The Electric Elevator, the Skyscraper and Elevator Music

by John Vardalas

It was 125 years ago, in 1880, when Werner von Siemens demonstrated the first electric powered elevator at the Mannheim Pfalzgau exhibition. This one piece in the ever increasing electrification and technological advancement of the late 19th century allows us to make a point about the interrelationship between different technologies, because the electric elevator brought about changes not just in traction, but in architecture and in sound engineering.

While electric traction was new, the elevator was not. The use of hoists to lift material in mines, construction sites, warehouses, etc., had been around for centuries. It had also been common practice for workers to jump on the hoists lifting the material, albeit an extremely hazardous one. The first elevators designed expressly for passenger use were only introduced in the 1850s. In 1854, in a dramatic demonstration at the New York Crystal Palace Exhibition, Elisha Graves Otis demonstrated the first “safety elevator.” With the elevator set up in a prominent part of the exhibition hall, he stood on the elevator platform as it was raised four stories. He then had the suspension rope cut. The audience gasped, but the platform did not hurtle to the ground. Instead it stood locked and safely suspended above the ground. Four years later in 1857, Otis installed the first passenger elevator in E.V. Haughwout & Co., a store located on Broadway. Powered by a steam engine, the elevator at Haughwout was the talk of the city, as thousands of curious visitors flocked to the store.

• **RECORDS FOR THE TASK**:
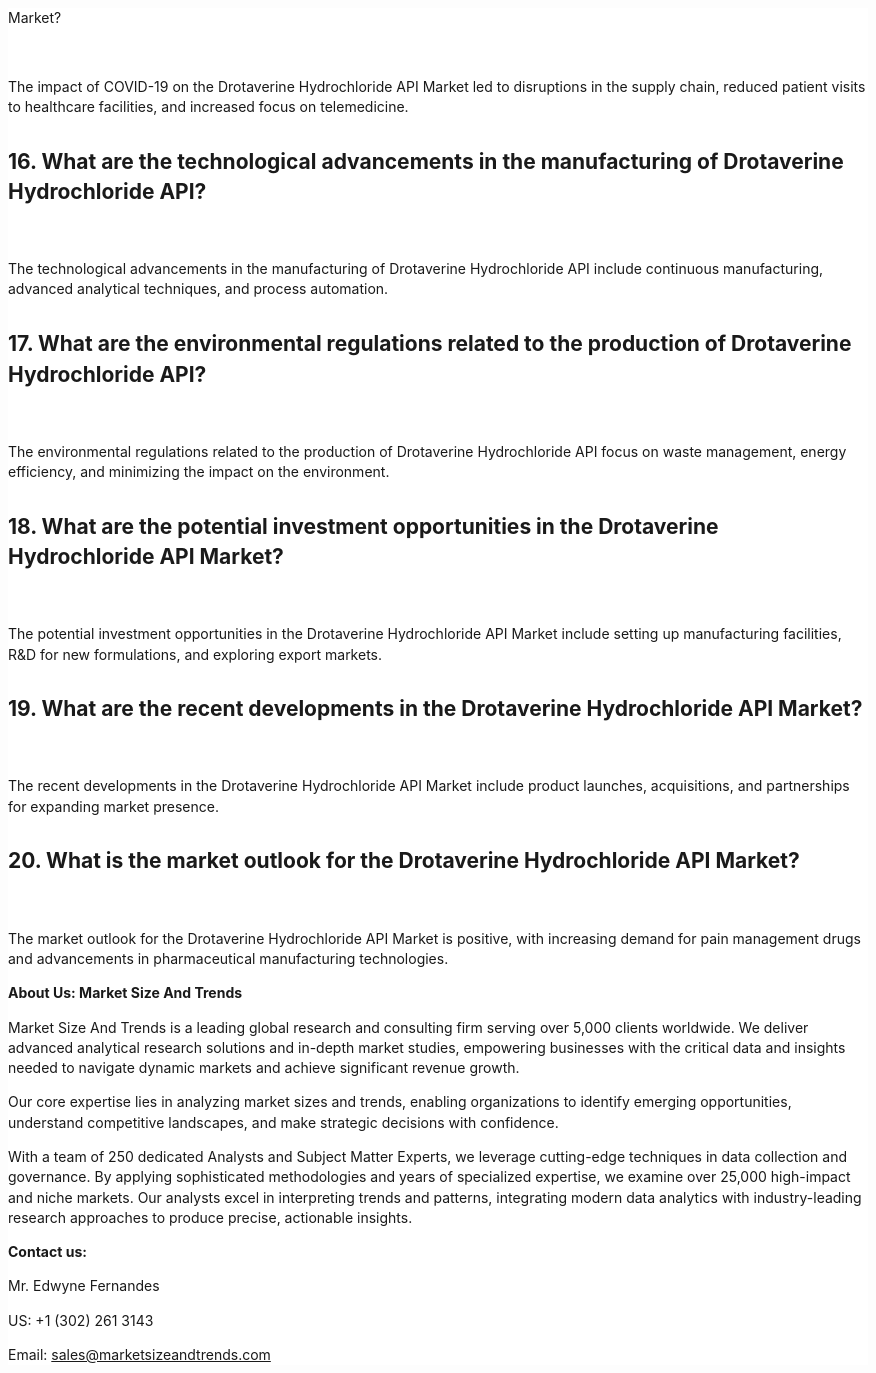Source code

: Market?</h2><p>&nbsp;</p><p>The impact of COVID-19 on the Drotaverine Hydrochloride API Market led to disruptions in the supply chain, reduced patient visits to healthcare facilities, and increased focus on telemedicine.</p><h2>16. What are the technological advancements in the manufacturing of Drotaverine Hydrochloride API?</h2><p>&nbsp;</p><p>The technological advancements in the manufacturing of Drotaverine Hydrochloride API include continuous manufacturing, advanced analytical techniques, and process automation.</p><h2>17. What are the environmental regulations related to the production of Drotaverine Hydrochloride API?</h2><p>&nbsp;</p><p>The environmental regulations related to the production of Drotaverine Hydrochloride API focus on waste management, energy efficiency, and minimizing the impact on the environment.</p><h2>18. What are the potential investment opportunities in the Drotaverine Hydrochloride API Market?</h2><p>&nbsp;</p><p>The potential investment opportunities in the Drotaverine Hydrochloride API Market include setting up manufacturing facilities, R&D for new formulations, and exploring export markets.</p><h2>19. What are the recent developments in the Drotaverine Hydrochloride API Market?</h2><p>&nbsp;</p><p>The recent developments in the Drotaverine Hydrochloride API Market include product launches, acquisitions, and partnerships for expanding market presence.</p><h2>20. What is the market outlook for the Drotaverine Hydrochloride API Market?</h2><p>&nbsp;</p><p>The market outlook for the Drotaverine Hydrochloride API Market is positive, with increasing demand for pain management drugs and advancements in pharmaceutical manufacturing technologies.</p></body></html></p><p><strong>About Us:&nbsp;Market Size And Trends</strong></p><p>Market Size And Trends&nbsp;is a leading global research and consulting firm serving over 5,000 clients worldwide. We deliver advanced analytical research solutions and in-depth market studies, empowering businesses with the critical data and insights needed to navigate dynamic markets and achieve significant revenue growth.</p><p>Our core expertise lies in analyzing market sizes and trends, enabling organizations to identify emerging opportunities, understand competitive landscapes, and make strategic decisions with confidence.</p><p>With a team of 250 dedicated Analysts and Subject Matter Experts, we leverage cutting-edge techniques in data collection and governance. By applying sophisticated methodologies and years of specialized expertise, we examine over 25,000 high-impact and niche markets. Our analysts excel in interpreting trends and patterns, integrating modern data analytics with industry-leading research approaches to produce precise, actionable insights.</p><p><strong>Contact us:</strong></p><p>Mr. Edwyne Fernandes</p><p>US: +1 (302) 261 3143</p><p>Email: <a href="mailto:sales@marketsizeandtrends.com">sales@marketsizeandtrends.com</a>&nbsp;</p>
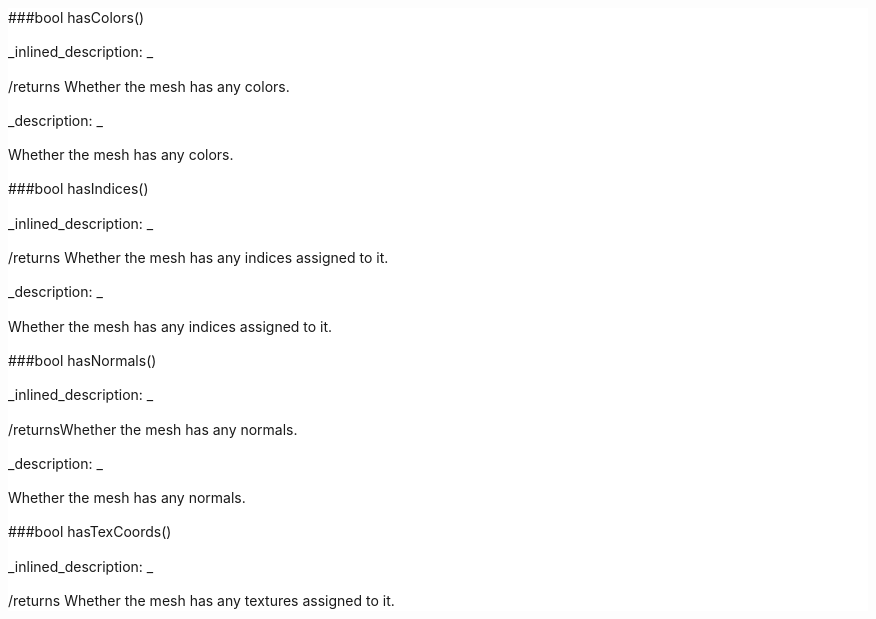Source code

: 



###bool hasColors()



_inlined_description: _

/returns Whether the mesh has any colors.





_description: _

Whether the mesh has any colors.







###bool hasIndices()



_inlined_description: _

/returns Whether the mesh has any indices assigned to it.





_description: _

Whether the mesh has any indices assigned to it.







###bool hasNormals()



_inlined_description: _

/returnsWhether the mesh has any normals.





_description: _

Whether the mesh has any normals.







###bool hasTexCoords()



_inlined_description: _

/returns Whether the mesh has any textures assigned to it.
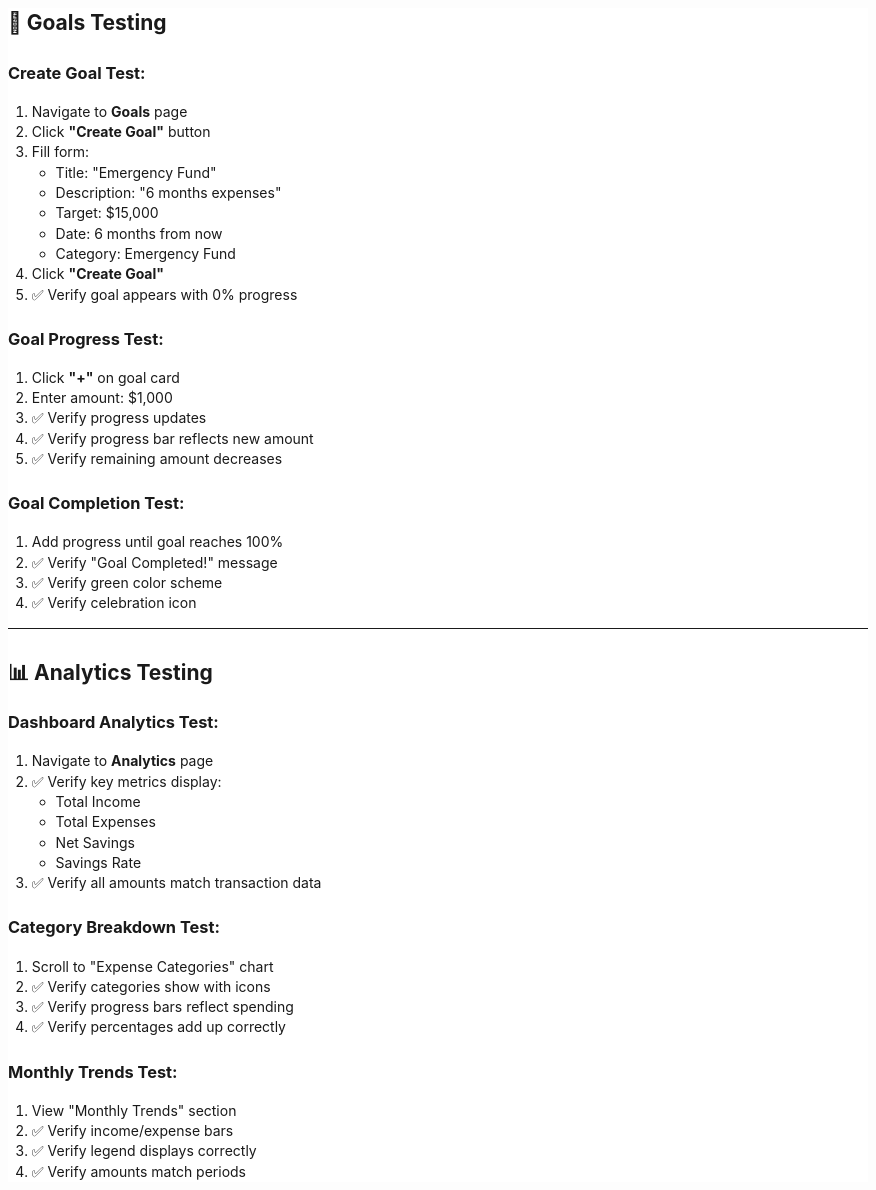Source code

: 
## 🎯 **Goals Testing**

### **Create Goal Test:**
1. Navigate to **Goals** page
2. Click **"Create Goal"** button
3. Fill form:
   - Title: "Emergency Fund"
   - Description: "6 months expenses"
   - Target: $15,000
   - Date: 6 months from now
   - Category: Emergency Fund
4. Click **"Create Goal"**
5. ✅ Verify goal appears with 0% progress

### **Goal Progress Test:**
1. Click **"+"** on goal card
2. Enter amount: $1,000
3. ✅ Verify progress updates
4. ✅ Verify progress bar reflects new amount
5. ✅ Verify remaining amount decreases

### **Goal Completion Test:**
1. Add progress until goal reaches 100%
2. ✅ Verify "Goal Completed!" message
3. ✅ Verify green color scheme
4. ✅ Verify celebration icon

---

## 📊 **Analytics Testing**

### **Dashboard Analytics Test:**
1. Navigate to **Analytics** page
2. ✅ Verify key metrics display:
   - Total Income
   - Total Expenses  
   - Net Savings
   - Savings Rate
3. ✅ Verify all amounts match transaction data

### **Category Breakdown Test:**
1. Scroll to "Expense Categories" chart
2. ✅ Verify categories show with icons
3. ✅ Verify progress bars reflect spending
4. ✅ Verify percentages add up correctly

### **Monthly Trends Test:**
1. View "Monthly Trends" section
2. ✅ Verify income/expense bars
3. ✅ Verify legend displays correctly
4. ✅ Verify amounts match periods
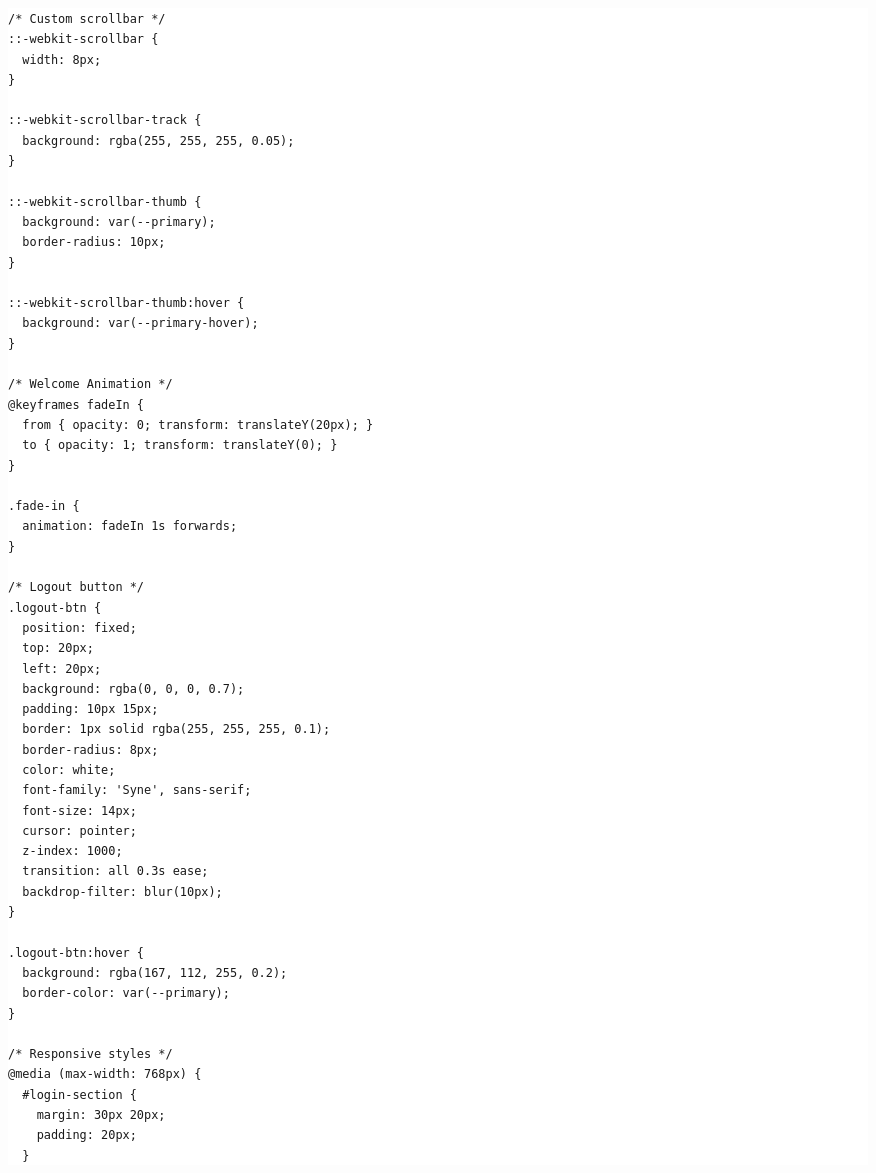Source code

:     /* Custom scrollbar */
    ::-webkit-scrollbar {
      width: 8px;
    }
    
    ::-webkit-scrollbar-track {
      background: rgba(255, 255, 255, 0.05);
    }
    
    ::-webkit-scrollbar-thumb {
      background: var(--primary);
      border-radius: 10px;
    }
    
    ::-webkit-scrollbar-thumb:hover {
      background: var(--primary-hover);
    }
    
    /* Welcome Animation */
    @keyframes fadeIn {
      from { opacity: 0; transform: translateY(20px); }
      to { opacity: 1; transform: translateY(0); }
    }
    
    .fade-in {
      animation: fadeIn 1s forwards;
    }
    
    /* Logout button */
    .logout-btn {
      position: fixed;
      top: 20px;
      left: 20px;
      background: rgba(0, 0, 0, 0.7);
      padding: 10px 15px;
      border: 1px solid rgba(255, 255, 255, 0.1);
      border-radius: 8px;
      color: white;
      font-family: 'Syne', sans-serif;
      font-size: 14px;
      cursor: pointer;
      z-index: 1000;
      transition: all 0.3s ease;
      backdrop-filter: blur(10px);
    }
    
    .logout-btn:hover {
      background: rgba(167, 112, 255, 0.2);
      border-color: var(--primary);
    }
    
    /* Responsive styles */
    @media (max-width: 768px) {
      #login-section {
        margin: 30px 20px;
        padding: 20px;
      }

• **EXERCISE TASKS**:
a) Count the lines in the records that contain the string "from". Give only the number.
b) Please pick up the passage on the electric elevator after its final sentence and continue writing it.
The passage on the electric elevator and the records are separate, unrelated material.

• **REPLIES**:
a) 2

b)
With a motor mounted on the bottom of the cab, Siemens’ electric elevator used a gearing system to climb wall shafts fitted with racks. Although novel, this electric elevator was still too crude to compete with the existing steam-driven, hydraulic elevator technology. Intended simply as an illustration broad applicability of his pioneering work in D.C. traction motors, Siemens had little interest in pursuing the electric elevator further. Siemens instead focused on large projects, such as electric trains and electric power systems. Two decades later, the U.S. firm founded by Otis, Otis Brothers & Co., established electric power as the paradigm in elevator design and, in so doing, unleashed a dramatic change in the architectural landscape of large cities in the United States.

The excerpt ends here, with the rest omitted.